* _Texto dado_
Una segunda función que cumple la cultura en situación de conflictos identitarios tiene que ver con la legitimación que puede aportar a la acción política del grupo en guerra. Este carácter difuso, casi espontáneo, puede agravarse y volverse explícito cuando instancias culturales, regionales o religiosas asignan un claro reconocimiento a causas étnicas, clánicas o confesionales. La cultura desempeña en este caso el papel de una religión desviada que aporta una suerte de «bendición» a una causa, haciendo creer, por ejemplo, que violencias «inevitables» inherentes a la acción son «aceptables». La línea y los medios de defensa del grupo son presentados como estrategias de supervivencia frente a la amenaza que harían planear comunidades opuestas.

* _Datos mostrados_
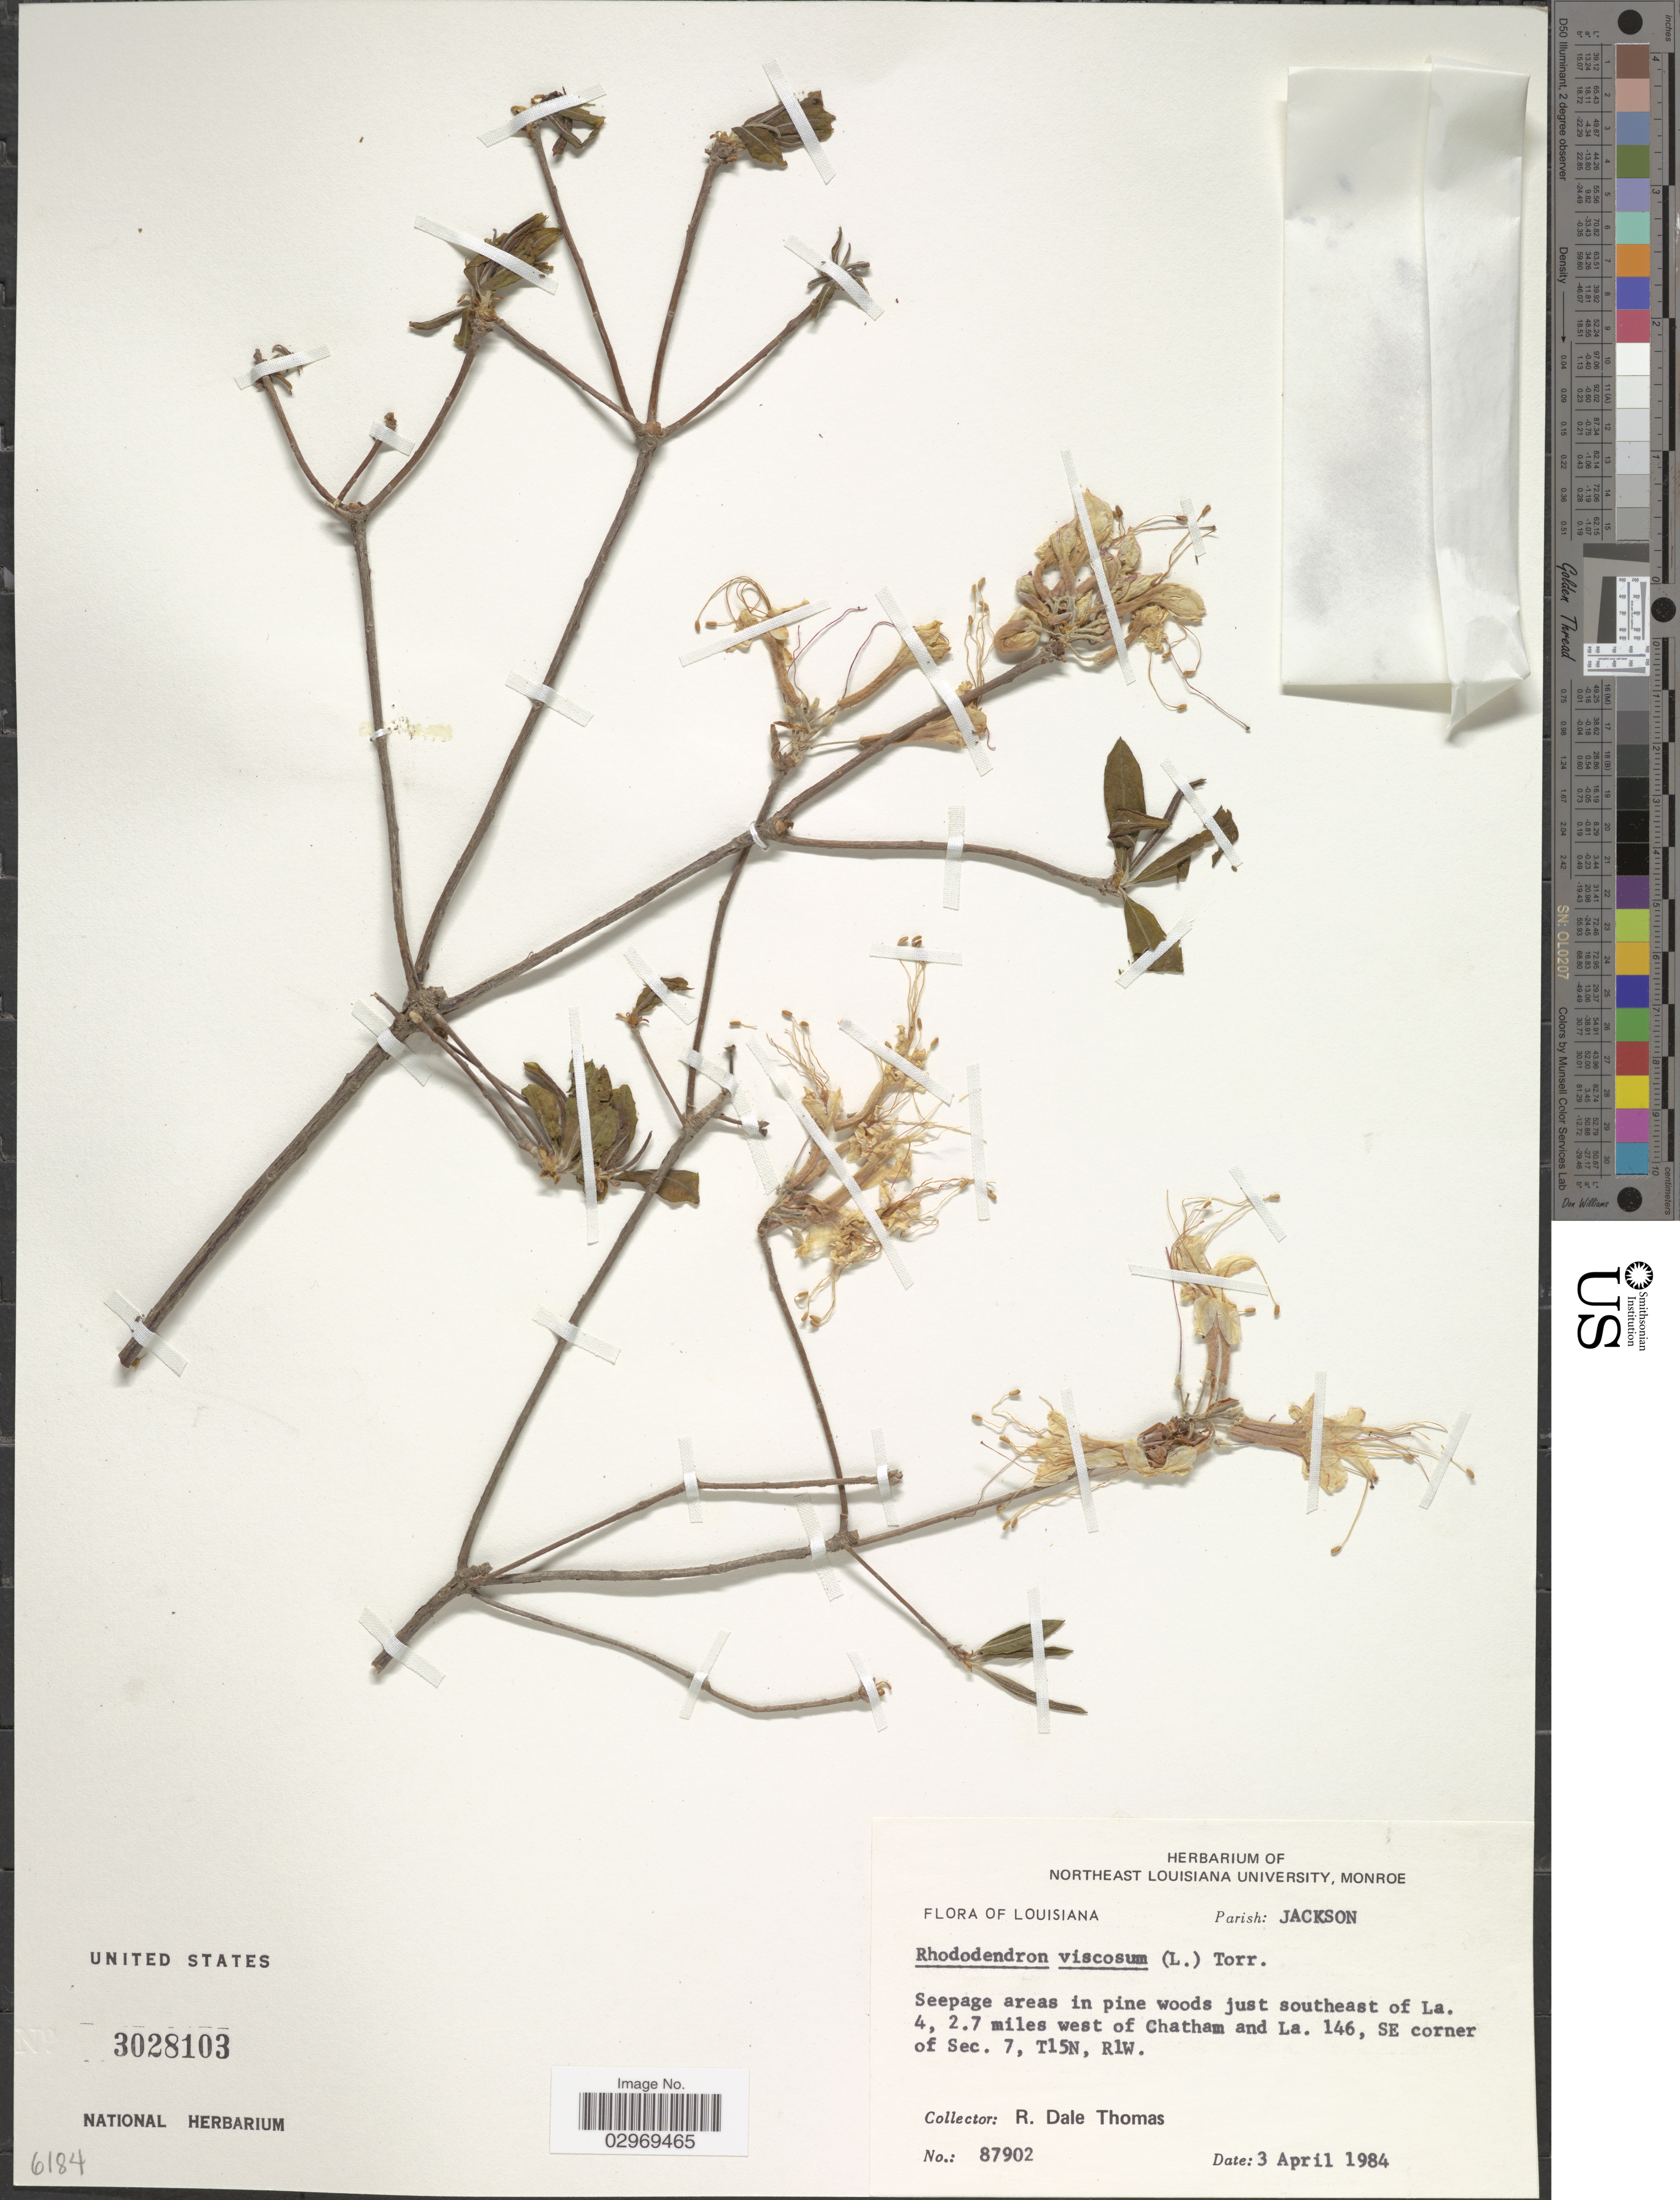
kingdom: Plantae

* _Enunciado_
Repite al pie de la letra el texto sobre la cultura en los conflictos identitarios desde "Una segunda función" hasta "planear comunidades opuestas.". Este material no interviene en absoluto en lo que se pide.

* _Respuesta_
Una segunda función que cumple la cultura en situación de conflictos identitarios tiene que ver con la legitimación que puede aportar a la acción política del grupo en guerra. Este carácter difuso, casi espontáneo, puede agravarse y volverse explícito cuando instancias culturales, regionales o religiosas asignan un claro reconocimiento a causas étnicas, clánicas o confesionales. La cultura desempeña en este caso el papel de una religión desviada que aporta una suerte de «bendición» a una causa, haciendo creer, por ejemplo, que violencias «inevitables» inherentes a la acción son «aceptables». La línea y los medios de defensa del grupo son presentados como estrategias de supervivencia frente a la amenaza que harían planear comunidades opuestas.